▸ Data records
BEGIN

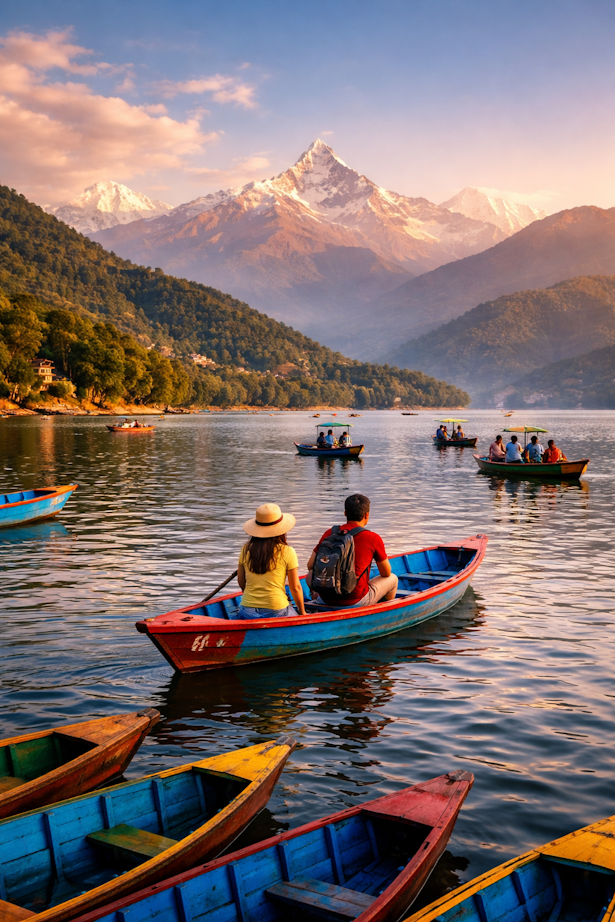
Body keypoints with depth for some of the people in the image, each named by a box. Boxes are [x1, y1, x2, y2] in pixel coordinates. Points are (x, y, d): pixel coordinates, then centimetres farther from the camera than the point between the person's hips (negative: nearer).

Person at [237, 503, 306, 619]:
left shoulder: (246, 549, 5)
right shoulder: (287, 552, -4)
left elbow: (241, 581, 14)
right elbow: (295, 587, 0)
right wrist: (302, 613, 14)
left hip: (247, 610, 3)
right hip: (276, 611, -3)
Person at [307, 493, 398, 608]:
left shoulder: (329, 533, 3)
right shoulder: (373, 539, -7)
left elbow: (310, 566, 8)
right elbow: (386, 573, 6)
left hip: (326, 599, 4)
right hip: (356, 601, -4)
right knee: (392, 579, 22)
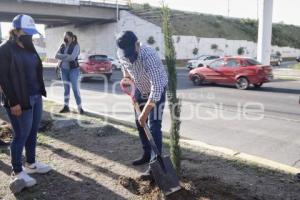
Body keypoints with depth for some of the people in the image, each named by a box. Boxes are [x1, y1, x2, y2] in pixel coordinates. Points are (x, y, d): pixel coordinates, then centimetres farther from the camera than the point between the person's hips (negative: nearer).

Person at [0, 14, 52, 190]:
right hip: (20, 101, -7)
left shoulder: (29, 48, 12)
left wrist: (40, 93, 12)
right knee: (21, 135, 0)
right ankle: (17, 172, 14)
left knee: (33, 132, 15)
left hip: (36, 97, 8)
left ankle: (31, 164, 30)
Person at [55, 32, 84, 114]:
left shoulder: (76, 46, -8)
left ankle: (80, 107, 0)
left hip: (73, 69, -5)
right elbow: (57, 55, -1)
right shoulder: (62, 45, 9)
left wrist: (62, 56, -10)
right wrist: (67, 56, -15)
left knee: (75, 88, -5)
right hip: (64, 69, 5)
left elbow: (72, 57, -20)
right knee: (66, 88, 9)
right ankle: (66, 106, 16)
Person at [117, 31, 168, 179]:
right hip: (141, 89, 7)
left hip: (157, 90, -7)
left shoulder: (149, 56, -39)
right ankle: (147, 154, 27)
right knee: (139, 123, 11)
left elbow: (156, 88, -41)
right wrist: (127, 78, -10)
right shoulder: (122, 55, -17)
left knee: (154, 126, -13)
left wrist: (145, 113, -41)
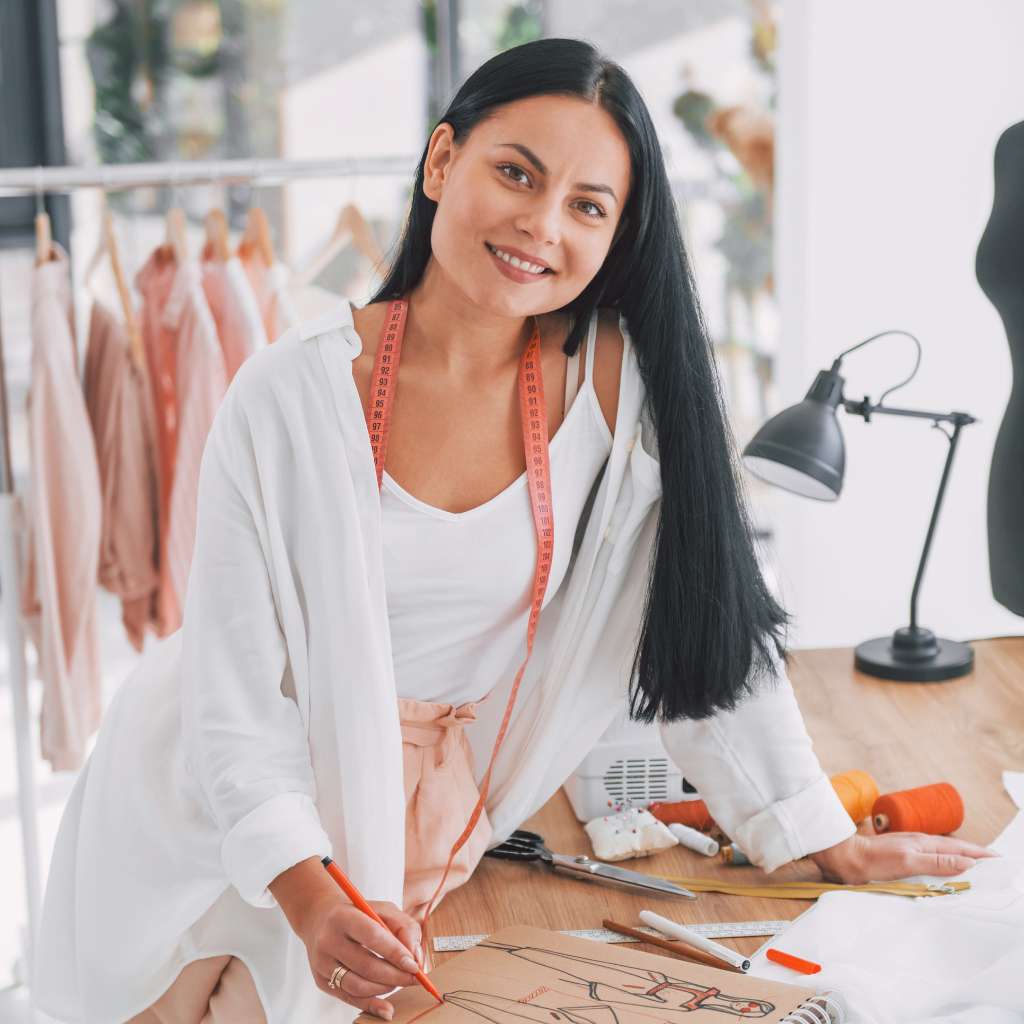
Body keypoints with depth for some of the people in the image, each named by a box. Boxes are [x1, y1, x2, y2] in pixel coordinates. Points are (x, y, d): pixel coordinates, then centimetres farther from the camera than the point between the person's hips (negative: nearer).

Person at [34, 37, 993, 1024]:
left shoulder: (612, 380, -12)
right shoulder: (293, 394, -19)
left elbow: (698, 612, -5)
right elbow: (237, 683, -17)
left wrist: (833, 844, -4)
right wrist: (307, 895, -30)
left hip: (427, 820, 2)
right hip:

END

▸ The task
Look above for the line containing "left elbow: (310, 566, 8)", then write out every line from there down to the line containing "left shoulder: (76, 46, -8)", that line included, with no pictures.

▸ Answer space
left elbow: (310, 566, 8)
right elbow: (386, 573, 6)
left hip: (326, 599, 4)
right hip: (356, 601, -4)
right knee: (392, 579, 22)
Body keypoints with depth for some of the people in the image, each named by a box. Boxes are [x1, y1, x2, y2] in pixel coordinates. Points are (x, y, d): pixel coordinates, then centimetres farther from the camera than the point between the person's hips (negative: nearer).

Person at [0, 14, 52, 190]:
right hip: (20, 101, -7)
left shoulder: (29, 48, 12)
left wrist: (40, 93, 12)
right knee: (21, 135, 0)
right ankle: (17, 172, 14)
left knee: (33, 132, 15)
left hip: (36, 97, 8)
left ankle: (31, 164, 30)
Person at [55, 32, 84, 114]:
left shoulder: (76, 46, -8)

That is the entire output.